WiFi is a wonderful thing. You can take your laptop anywhere in your house and access the Internet, or access your network from the garden. However, it does introduce the grim possibility of somebody else doing exactly the same, without you ever knowing. This guide seeks to make you aware of various security terms and ideas associated with wireless networking and what you should consider when setting up a wireless network.
The first thing you need to consider is what the WiFi setup will be used for. A wireless hot spot in a trendy café shouldn't be locked down like Fort Knox. Anybody should be able to find and access the wireless access point. However, any computer that connects to an open network like this should have some form of firewall enabled. Remember that other users of that access point will be able to access your computer if you leave it wide open!
That aside, if you're setting up a home or office WiFi network, you don't want any Tom, Dick or Harry using the connection. There are multiple things you can do to ensure this.
Perhaps the golden rule of wireless security is: change the password to your access point. Lists of default passwords are easy to get hold of, and that last thing you want is to hand over the configuration of your wireless network to an unscrupulous character. Make the password hard to crack. Use numbers and letters; nothing of a personal nature that somebody might figure out.
SSID stands for Service Set IDentifier. It's a means of identifying which network a packet of data belongs to. Your wireless access point will have a SSID, which may also be referred to as a network name. By default, your wireless access point broadcasts its SSID so that client devices can find it. However, you can disable broadcasting of the SSID and change the name of it. That way, you can only connect if you know the name.
By no means should you consider this a security measure. It's still easy to locate a wireless network that doesn't broadcast its SSID, providing you have the right software. Turning off SSID broadcasting just makes your network less obvious and is less likely to give off a “hey, come and hack me” impression.
Wired Equivalent Privacy is a relatively weak form of protection, but its better than nothing. WiFi uses radio waves, so theoretically anyone can snoop in on data being transmitted using WiFi. WEP encrypts the data being transmitted. To use WEP, you must generate a key. There are generators of WEP keys, or you can create one based on your own pass phrase. The generated key must be input into the client machines to allow them to communicate with the access point.
To confuse matters further, there are different strengths of WEP encryption. The weakest type is 64-bit, or 40-bit after you take away the 24-bit initialisation vector (something we won't get into here.) Then there's the stronger 128-bit (or 104-bit) form of WEP. You need both client hardware and an access point that supports WEP to use it, and then you need to know what the strongest form of encryption that you can use is.
Unfortunately, a hacker can 'sniff' encrypted packets and once they've sniffed enough, with the right software, crack the encryption. WEP will put off casual snoopers, but only slow down somebody who really wants into your network.

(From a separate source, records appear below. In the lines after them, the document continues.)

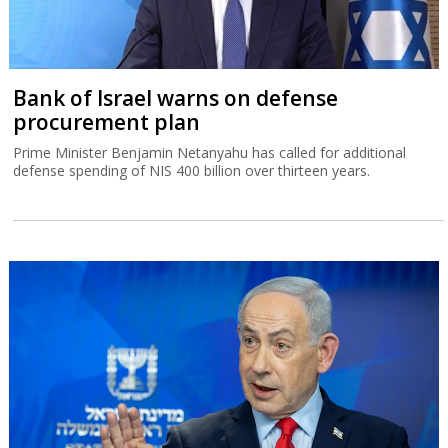
Bank of Israel warns on defense
procurement plan
Prime Minister Benjamin Netanyahu has called for additional
defense spending of NIS 400 billion over thirteen years.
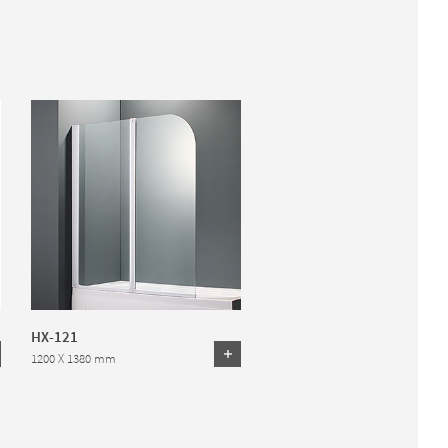
HX-121
1200 X 1380 mm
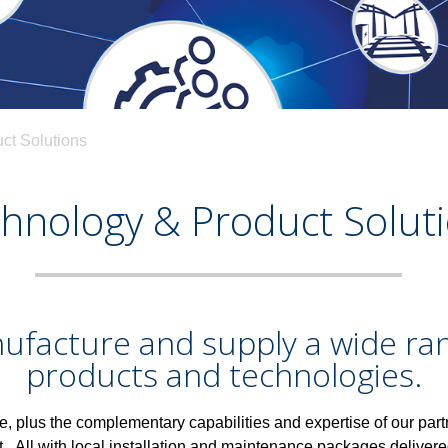
ct Solutions
hnology & Product Solut
facture and supply a wide ran
products and technologies.
e, plus the complementary capabilities and expertise of our part
et.
All with local installation and maintenance packages deliver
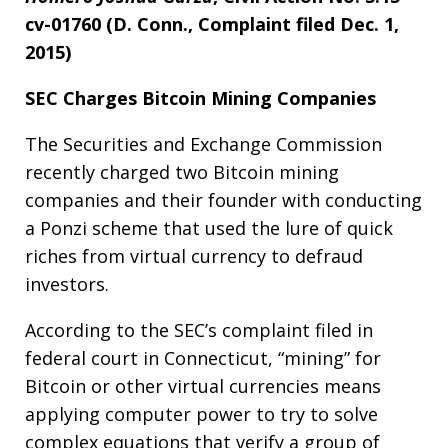
cv-01760 (D. Conn., Complaint filed Dec. 1,
2015)
SEC Charges Bitcoin Mining Companies
The Securities and Exchange Commission
recently charged two Bitcoin mining
companies and their founder with conducting
a Ponzi scheme that used the lure of quick
riches from virtual currency to defraud
investors.
According to the SEC’s complaint filed in
federal court in Connecticut, “mining” for
Bitcoin or other virtual currencies means
applying computer power to try to solve
complex equations that verify a group of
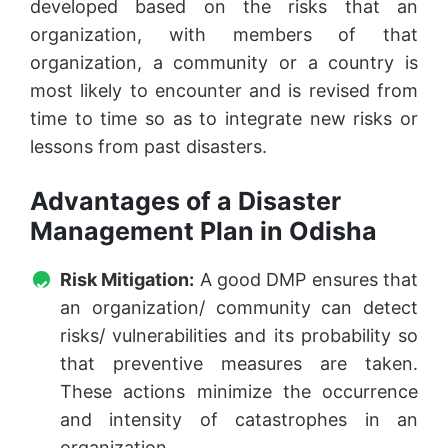
developed based on the risks that an
organization, with members of that
organization, a community or a country is
most likely to encounter and is revised from
time to time so as to integrate new risks or
lessons from past disasters.
Advantages of a Disaster
Management Plan in Odisha
Risk Mitigation:
A good DMP ensures that
an organization/ community can detect
risks/ vulnerabilities and its probability so
that preventive measures are taken.
These actions minimize the occurrence
and intensity of catastrophes in an
organization.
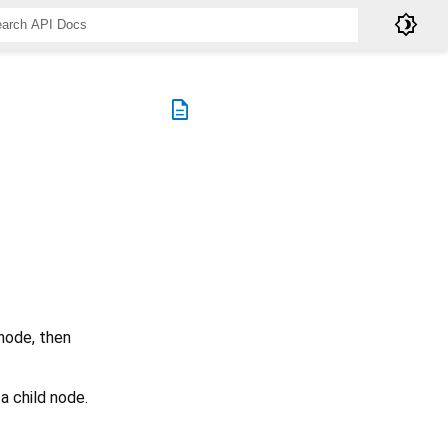
brightness_4
description
 node, then
a child node.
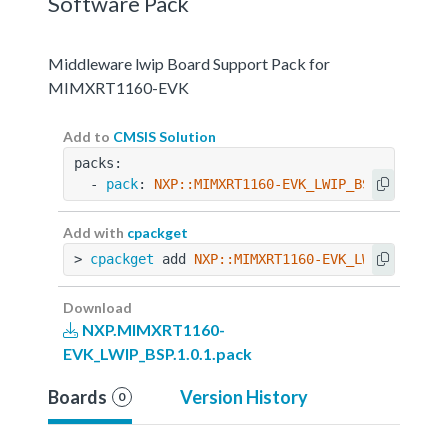
Software Pack
Middleware lwip Board Support Pack for
MIMXRT1160-EVK
Add to
CMSIS Solution
packs:
  - 
pack
: 
NXP::MIMXRT1160-EVK_LWIP_BSP@1.0.1
Add with
cpackget
> 
cpackget
 add 
NXP::MIMXRT1160-EVK_LWIP_BSP@1.
Download
NXP.MIMXRT1160-
EVK_LWIP_BSP.1.0.1.pack
Boards
Version History
0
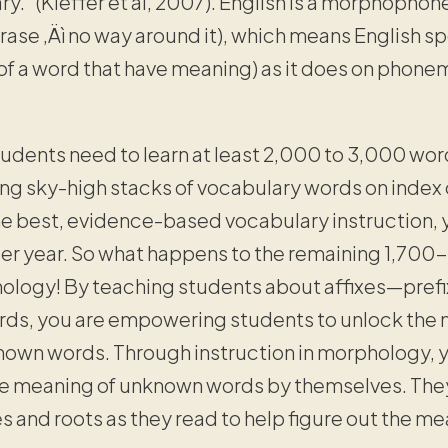
ary.” (Kieffer et al, 2007). English is a morphopho
ase ‚Äì no way around it), which means English sp
f a word that have meaning) as it does on phonem
udents need to learn at least 2,000 to 3,000 word
ng sky-high stacks of vocabulary words on index c
he best, evidence-based vocabulary instruction,
 year. So what happens to the remaining 1,700
logy! By teaching students about affixes—prefix
rds, you are empowering students to unlock the
own words. Through instruction in morphology, y
he meaning of unknown words by themselves. They
s and roots as they read to help figure out the 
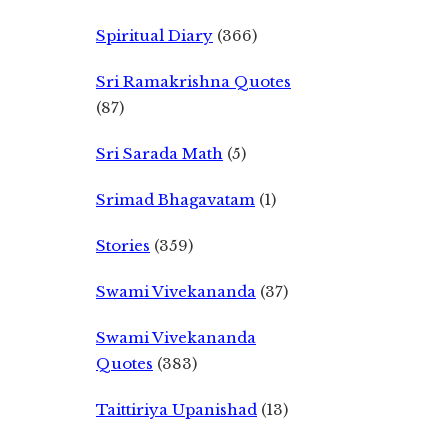
Spiritual Diary
(366)
Sri Ramakrishna Quotes
(87)
Sri Sarada Math
(5)
Srimad Bhagavatam
(1)
Stories
(359)
Swami Vivekananda
(37)
Swami Vivekananda
Quotes
(383)
Taittiriya Upanishad
(13)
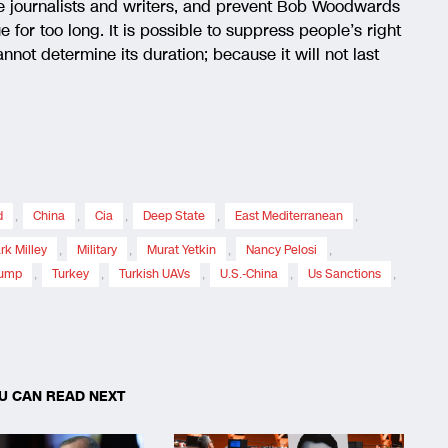
ge journalists and writers, and prevent Bob Woodwards
for too long. It is possible to suppress people’s right
nnot determine its duration; because it will not last
d
,
China
,
Cia
,
Deep State
,
East Mediterranean
,
rk Milley
,
Military
,
Murat Yetkin
,
Nancy Pelosi
,
rump
,
Turkey
,
Turkish UAVs
,
U.S.-China
,
Us Sanctions
,
U CAN READ NEXT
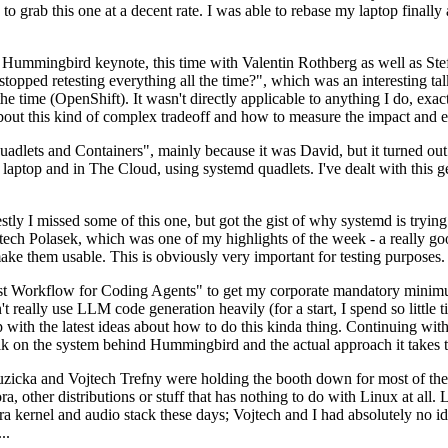
to grab this one at a decent rate. I was able to rebase my laptop finall
Hummingbird keynote, this time with Valentin Rothberg as well as Stef W
opped retesting everything all the time?", which was an interesting tal
he time (OpenShift). It wasn't directly applicable to anything I do, exac
bout this kind of complex tradeoff and how to measure the impact and ef
ets and Containers", mainly because it was David, but it turned out t
laptop and in The Cloud, using systemd quadlets. I've dealt with this g
stly I missed some of this one, but got the gist of why systemd is try
ech Polasek, which was one of my highlights of the week - a really go
ake them usable. This is obviously very important for testing purposes.
st Workflow for Coding Agents" to get my corporate mandatory minimum 
 really use LLM code generation heavily (for a start, I spend so little ti
p up with the latest ideas about how to do this kinda thing. Continuin
alk on the system behind Hummingbird and the actual approach it takes t
Ruzicka and Vojtech Trefny were holding the booth down for most of the
dora, other distributions or stuff that has nothing to do with Linux at 
ora kernel and audio stack these days; Vojtech and I had absolutely no ide
..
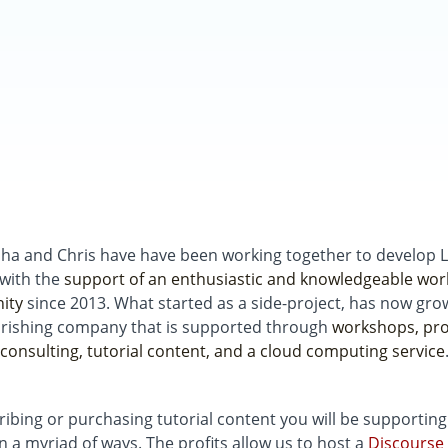
ha and Chris have have been working together to develop 
 with the
support of an enthusiastic and knowledgeable wor
ity
since 2013. What started as a side-project, has now gro
urishing company that is supported through
workshops, pro
consulting, tutorial content, and a cloud computing service
ribing or purchasing tutorial content you will be supportin
in a myriad of ways. The profits allow us to host a
Discourse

WiFi Protected Access is the successor to WEP and is intended to be a much stronger WiFi encryption method. There are two versions of WPA and those versions can be broken down into personal and enterprise usage also. We will focus on the personal varieties of WPA.
With WPA-Personal, you define a pass phrase which must then be shared with anyone wanting to gain access to the Wi-Fi network. The longer you make the pass phrase, the better.
WPA is harder to crack than WEP, so if your access point and other hardware supports it, I'd encourage you to use it. If your hardware doesn't support it, check for a firmware update that might add it as a new feature.
WPA2 also exists, which is fully compliant with the 802.11i specification – a wireless spec geared towards security. Support for it remains varied. For example, while my firmware updated access point claimed support for WPA2, I was unable to get my Centrino laptop to work with it, even with the latest drivers and patches. Another option you might see when setting up WPA is the encryption type to use. Chances are if there's an choice, it'll be between TKIP and AES. AES seems to be considered preferable and also results in less of a performance hit in network throughput. However, I have also experienced difficulty with it when using certain combinations of WiFi equipment.
When thinking about what security to setup for your WiFi network, consider the purpose of the network and also hardware/software compatibility. If you're setting up a home network and want it to be as secure as possible, turn off SSID broadcasting, change the network name and admin password and start by trying to get WPA configured. If that doesn't work, you can fall back to WEP, but only if you have no choice.
Do remember, however, that while these methods will deter the casual snooper, if a hacker really wants access to your network, they will eventually find a way. Make sure you keep your machines' firewalls running and bear in mind that the ultimate in WiFi security is an access point that is turned off!